Thank's, I'm a little clearer now, but the clearer I get the more I don't like it. I'd be getting as many friends, family members, internet contacts, or whoever to contact my local; state and congressman and senator via email or letter and submit your disapproval and request that this piece of law be repealed. I'd be one squeaky wheel, a good ole Boston Tea Party comes to mind as well! I myself am going to boycott concord grapes. I really liked my friends XD 40, fit my hand really well, Beretta PX4 Storm 40 compact is another good one, but I'm sure those two are not on the list as well. I'd move my ass out of that state so fast it wouldn't be funny.


----------



## keaneba (Sep 25, 2011)

@ Denner: Agreed about being squeaky! Tried to move a year ago, but the housing market had already dried up. Thanks for the advice. I really like what I've read about the XD as well, but seems like that's not an option.


----------



## denner (Jun 3, 2011)

keaneba said:


> @ Denner: Agreed about being squeaky! Tried to move a year ago, but the housing market had already dried up. Thanks for the advice. I really like what I've read about the XD as well, but seems like that's not an option.

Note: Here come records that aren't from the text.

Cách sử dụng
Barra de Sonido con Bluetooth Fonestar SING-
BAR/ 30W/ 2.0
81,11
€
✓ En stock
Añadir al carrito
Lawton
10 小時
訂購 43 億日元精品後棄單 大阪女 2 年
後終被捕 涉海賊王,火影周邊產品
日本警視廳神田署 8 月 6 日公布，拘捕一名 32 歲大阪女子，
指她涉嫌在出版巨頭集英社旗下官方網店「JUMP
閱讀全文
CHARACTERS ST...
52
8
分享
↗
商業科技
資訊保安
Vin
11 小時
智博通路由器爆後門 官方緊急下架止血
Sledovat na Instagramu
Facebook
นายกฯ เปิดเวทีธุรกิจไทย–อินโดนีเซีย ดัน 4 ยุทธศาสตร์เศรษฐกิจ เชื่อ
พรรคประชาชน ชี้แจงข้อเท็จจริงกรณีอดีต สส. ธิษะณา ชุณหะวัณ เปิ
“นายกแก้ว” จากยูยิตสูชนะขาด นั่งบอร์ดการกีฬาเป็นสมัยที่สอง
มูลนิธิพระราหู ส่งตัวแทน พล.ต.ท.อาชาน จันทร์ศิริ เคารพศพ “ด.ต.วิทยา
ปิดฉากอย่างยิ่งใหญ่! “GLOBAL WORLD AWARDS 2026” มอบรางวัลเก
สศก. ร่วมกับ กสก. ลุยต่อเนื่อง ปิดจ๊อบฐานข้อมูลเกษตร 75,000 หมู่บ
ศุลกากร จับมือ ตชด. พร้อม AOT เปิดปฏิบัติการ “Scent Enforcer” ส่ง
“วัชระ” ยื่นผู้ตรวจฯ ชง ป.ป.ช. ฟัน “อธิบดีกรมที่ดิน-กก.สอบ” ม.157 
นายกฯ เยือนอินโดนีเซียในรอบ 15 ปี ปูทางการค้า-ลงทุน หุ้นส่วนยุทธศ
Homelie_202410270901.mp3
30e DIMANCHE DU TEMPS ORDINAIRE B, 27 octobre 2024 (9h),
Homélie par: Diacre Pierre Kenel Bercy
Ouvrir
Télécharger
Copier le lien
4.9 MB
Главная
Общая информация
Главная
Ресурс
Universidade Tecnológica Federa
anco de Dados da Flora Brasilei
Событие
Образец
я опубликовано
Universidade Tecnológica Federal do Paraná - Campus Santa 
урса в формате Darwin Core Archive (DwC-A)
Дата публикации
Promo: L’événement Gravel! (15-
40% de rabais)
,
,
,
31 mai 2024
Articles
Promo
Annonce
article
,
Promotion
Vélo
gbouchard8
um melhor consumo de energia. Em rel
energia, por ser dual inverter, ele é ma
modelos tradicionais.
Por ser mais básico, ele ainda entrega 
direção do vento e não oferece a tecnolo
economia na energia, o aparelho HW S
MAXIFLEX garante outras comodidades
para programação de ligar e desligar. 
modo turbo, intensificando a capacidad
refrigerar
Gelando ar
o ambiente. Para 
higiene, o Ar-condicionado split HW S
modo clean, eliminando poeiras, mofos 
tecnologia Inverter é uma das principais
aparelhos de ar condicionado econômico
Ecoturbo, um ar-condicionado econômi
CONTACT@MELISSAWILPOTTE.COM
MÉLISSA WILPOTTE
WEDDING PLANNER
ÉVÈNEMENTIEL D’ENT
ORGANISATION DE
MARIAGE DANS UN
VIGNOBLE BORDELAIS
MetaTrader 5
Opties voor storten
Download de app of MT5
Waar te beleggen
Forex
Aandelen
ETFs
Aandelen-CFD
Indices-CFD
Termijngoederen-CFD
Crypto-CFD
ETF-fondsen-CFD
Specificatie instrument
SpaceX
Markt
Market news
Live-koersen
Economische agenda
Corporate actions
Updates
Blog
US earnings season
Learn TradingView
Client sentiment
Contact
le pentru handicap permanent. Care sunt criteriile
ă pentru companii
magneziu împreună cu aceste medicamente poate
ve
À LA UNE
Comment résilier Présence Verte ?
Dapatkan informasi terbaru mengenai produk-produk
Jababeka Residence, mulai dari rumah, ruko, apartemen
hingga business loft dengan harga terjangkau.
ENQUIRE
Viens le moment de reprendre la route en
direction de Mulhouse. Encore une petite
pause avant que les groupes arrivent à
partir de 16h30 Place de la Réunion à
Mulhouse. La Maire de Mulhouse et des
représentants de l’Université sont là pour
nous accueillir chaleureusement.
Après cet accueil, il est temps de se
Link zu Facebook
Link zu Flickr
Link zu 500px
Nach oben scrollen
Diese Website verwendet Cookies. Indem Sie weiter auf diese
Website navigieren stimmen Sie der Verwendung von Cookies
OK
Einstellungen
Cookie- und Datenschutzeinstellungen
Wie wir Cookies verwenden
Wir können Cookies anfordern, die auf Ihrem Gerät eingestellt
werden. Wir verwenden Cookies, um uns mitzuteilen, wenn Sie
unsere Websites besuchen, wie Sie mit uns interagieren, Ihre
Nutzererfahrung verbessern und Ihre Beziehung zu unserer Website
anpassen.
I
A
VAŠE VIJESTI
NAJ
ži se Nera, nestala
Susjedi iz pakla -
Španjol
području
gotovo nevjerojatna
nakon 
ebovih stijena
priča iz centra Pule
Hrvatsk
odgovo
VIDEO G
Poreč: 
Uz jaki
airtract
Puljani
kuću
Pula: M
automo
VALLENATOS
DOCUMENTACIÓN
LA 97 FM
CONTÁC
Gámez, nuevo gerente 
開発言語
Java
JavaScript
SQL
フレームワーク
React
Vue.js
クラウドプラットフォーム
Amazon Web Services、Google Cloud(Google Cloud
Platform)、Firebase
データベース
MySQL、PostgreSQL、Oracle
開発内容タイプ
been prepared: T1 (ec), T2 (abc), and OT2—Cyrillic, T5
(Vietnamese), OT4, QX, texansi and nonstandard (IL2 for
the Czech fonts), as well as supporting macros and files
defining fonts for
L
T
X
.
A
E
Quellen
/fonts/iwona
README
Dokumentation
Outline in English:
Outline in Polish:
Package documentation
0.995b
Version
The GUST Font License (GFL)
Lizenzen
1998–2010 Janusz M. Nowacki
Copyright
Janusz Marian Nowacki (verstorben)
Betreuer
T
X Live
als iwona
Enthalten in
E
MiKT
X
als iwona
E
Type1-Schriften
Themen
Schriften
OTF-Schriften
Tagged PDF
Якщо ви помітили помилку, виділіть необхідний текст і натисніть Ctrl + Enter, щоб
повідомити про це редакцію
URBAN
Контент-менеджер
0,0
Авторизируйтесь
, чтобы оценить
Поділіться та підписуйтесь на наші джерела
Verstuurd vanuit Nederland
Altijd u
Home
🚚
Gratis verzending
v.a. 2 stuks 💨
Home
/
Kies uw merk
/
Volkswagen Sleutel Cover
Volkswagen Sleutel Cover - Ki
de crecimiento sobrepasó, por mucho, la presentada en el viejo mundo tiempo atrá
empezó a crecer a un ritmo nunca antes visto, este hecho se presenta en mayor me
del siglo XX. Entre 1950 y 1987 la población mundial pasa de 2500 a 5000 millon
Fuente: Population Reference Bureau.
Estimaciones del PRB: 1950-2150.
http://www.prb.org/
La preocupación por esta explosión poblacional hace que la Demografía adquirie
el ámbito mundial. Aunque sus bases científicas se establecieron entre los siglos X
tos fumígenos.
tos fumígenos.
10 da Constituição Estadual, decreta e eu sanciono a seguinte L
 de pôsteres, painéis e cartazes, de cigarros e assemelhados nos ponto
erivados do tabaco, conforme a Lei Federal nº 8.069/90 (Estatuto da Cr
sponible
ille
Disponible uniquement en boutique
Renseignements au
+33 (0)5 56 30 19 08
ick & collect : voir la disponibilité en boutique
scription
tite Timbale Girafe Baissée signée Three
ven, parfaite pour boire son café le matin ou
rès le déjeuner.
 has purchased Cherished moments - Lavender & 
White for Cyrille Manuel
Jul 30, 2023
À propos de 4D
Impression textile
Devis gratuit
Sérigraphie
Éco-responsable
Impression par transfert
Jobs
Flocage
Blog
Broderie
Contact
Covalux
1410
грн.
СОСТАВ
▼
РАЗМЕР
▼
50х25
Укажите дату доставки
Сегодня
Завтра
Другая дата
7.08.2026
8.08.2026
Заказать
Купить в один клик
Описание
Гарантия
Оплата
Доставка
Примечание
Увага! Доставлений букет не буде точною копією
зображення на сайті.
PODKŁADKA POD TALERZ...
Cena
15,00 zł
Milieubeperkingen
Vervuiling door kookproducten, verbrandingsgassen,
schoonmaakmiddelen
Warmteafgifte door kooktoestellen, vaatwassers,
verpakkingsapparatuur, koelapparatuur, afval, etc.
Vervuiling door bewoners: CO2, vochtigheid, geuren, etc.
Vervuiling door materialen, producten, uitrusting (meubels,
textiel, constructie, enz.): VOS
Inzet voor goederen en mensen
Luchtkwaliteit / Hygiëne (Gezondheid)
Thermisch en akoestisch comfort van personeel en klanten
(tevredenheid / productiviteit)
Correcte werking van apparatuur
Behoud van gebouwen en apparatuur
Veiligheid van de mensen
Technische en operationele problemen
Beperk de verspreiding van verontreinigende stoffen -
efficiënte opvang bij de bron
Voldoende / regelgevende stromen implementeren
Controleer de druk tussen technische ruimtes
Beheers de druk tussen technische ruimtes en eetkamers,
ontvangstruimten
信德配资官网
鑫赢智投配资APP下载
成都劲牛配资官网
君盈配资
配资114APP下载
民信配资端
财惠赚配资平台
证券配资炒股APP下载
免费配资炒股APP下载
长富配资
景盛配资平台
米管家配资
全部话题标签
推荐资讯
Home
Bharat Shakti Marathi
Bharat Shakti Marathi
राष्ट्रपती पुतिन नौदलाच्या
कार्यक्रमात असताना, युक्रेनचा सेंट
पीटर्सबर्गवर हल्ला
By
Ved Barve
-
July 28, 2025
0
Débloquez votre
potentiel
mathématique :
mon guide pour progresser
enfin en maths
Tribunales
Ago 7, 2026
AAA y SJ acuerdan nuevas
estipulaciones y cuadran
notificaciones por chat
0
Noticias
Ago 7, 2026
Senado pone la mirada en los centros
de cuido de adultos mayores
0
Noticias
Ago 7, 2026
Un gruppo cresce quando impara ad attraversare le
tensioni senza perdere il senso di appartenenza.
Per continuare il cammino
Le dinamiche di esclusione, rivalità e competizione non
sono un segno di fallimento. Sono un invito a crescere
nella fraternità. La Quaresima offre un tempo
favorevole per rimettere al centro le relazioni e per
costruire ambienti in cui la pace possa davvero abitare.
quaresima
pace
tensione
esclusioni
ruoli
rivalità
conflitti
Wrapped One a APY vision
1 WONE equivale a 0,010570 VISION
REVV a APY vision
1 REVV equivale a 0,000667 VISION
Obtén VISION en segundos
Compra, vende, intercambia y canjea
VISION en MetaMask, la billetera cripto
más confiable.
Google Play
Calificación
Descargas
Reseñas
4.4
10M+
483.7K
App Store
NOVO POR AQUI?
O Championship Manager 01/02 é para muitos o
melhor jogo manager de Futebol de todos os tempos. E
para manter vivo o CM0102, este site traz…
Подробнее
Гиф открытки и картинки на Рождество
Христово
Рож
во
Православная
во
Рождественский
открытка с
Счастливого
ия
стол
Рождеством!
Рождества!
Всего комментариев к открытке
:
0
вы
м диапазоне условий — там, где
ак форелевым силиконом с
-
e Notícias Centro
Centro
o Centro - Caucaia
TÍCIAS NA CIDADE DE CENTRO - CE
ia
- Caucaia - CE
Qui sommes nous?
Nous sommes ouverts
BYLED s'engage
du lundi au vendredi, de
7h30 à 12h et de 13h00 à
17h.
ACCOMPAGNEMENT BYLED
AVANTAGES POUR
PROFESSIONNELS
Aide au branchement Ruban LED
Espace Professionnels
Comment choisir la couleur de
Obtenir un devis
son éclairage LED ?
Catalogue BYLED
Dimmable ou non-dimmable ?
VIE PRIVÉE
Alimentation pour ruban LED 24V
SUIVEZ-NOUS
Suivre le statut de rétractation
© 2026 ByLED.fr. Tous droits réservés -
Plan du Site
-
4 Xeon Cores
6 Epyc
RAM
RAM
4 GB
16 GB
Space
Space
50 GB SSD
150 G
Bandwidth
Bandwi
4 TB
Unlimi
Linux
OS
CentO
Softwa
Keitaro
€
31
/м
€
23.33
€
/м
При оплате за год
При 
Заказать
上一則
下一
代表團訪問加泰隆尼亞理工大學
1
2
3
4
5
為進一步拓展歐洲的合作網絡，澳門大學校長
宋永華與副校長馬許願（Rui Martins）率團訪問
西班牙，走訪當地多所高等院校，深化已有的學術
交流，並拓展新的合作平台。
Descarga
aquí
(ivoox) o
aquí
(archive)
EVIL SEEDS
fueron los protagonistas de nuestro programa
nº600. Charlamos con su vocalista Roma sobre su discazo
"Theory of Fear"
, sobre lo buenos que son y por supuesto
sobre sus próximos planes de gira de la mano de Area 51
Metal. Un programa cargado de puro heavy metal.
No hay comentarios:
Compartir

Yes, easier said than done about moving. Good wishes trying to find something on the list. I believe it to be unconstitutional myself, a very unreasonable restriction, just so sad to see this in the U.S. supposedly the land of the free.


----------



## keaneba (Sep 25, 2011)

I agree that the current law may be unconstitutional, and that's why I hope one of the upcoming cases to the Supreme Court may have some impact here, but we'll see. All we can do is try to get the current batch of bozos in the unemployment line themselves, and hope the new batch don't turn out to be just as bad. I really do think that things will get better in this country, though. Folks seem to be waking up to the creeping liberalism that's been occurring, and there seems to be some backlash now. Thanks for all the advice! Now to just pick which one. Should be easy, as the available list is so short. LOL


----------